Ils étaient ma punition quand je te blessais réellement, le réconfort que tu m'offrais quand j'en avais besoin. Ils étaient ton unique forme de sincérité. Et je ne pourrais pas te dire tout ce que j'ai à te dire si tu m'y opposais ton silence. Alors pardonne moi d'être lâche mais si je dois affronter ton silence autant que ce soit parce que je ne t'ai pas donné la chance de répondre.
Tes mensonges je les connais par cœur mais je n'ai jamais appris à affronter tes vérités.
Tu sais, quand on m'a rendu mes pouvoirs j'ai cru que je pourrais reprendre ma vie comme elle était avant. J'y croyais tant que la chute a été d'autant plus dure. Ce moment où ma baguette s'est brisée entre les doigts, je me suis senti craqué en même temps qu'elle. Cette vie que j'essayais de reprendre n'était qu'une illusion.
On ne peut construire sur quelque chose de cassé, il faut tout reprendre à zéro ou tenter de réparer les fondations mais ça ne sera plus jamais ce que ça a été. Je n'étais plus le même et ça m'était insupportable. Alors je t'en ai voulu, qu'aurais-je pu faire d'autres ? Avant toi ma vie était tracée, j'étais à peu près sûr de mourir mais j'avais un but.
Un destin, qu'importe que ça ne veuille rien dire. J'y croyais. J'avais construit toute ma personnalité autour de cette affirmation. J'étais Harry Potter, j'étais le Sauveur. Et soudain je n'étais plus rien. Juste Harry et je n'avais aucune idée de qui il était vraiment. Je t'en veux encore, vraiment, mais je te suis reconnaissant aussi.
Aussi détruit et banal que m'a paru Harry au premier abord, il avait quelque chose que le Sauveur n'aurait jamais, il était réel. Soudain, je ne me sentais plus forcé d'être toujours heureux, toujours pleins de reconnaissance envers le monde, je n'étais plus un modèle, juste moi.
Cette pression invisible qui me poussait à être parfait depuis mes onze ans était soudainement partie et ça a été un soulagement inimaginable. Ce n'était pas génial, loin de là, mais c'était vrai. Je m'autorisais enfin à ressentir autre chose que des émotions positives. J'étais en colère, triste, amer, violent, j'étais humain, enfin.
Je t'ai haïs pour la première et même cette haine avait un goût de libération. Je n'avais plus à pardonner, à être la meilleure personne. Je ne suis toujours pas prêt à te pardonner d'ailleurs mais sache que je te suis reconnaissant pour ça. Ce n'était pas volontaire mais tu m'as permis d'être enfin moi-même.
Un moi dénaturé, amer, bousillé mais moi quand même. Je ne sais pas si j'arriverais à réparer ce que tu m'as fait, à un jour de nouveau faire confiance à qui que ce soit mais je sais désormais qui je suis et je ne me cacherais plus derrière les choix des autres. Je ferais les miens, qu'importe si ça implique de me tromper encore.

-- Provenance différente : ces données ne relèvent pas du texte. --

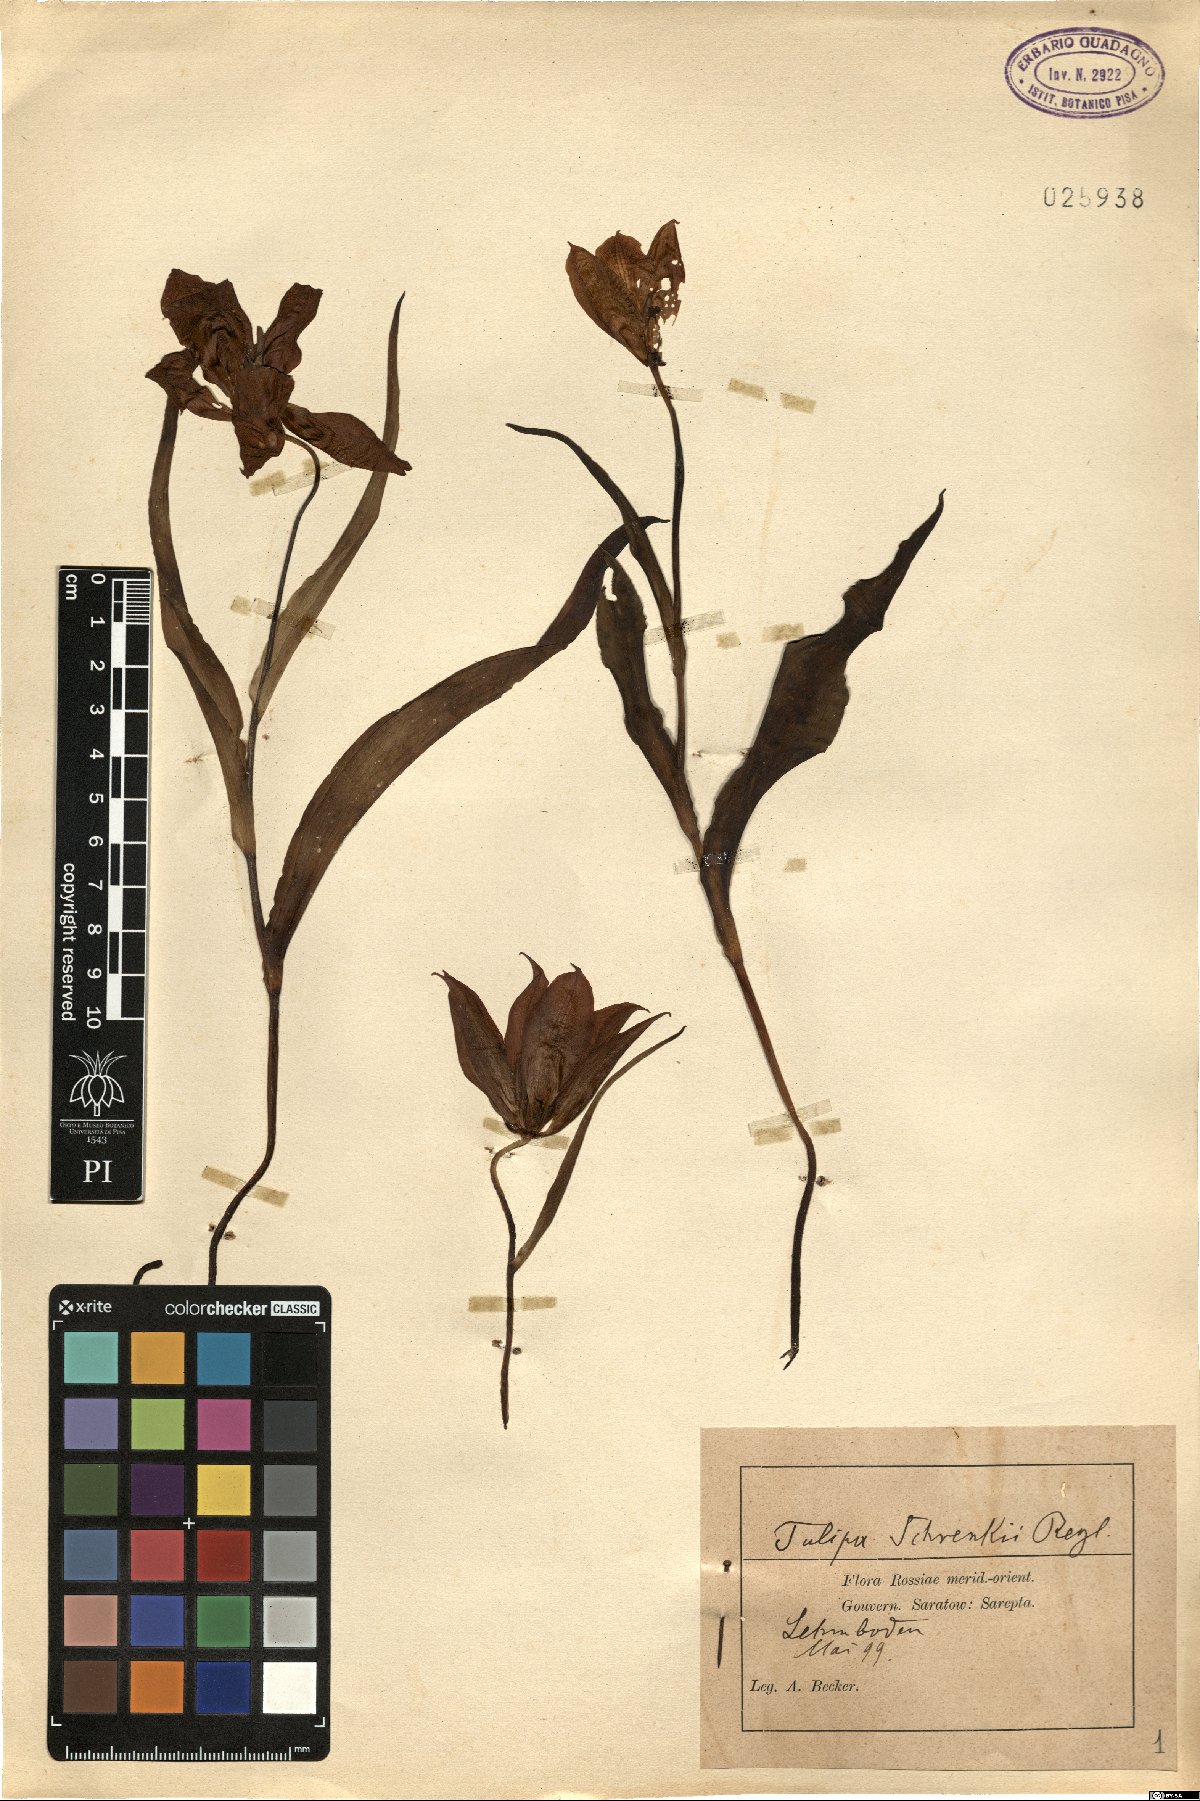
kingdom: Plantae
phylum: Tracheophyta
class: Liliopsida
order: Liliales
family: Liliaceae
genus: Tulipa
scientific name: Tulipa suaveolens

Je ne sais plus quoi te dire Draco. Tu me manques souvent, chaque jour à vrai dire, mais ce qu'il y avait entre nous n'a jamais été réel. C'est une illusion qui me manque, pas toi. L'illusion d'avoir été aimé alors que je n'étais plus le Sauveur. Je sais que tu étais sincère mais quelle sincérité peut se construire sur la base du mensonge ?
Je t'ai refusé ce droit parce que ça faisait trop mal. J'ai affirmé que tu avais menti sur ça aussi parce que tu avais déjà assez bouleversé mon monde. Je n'ai jamais connu les nuances mais toi tu n'es fait que de ça. Je voulais te voir en monstre parce que c'était plus facile de te haïr que de te croire et essayer de comprendre.
Tu as remis en cause ma vision du monde, de la vie, des autres. Avec toi il n'y a jamais eu ni bien, ni mal, juste des choix et des conséquences. Parfois tu faisais les bons, parfois les mauvais et je ne comprenais. On m'avait dit que dans la vie il y avait des gentils et des méchants mais toi tu étais les deux.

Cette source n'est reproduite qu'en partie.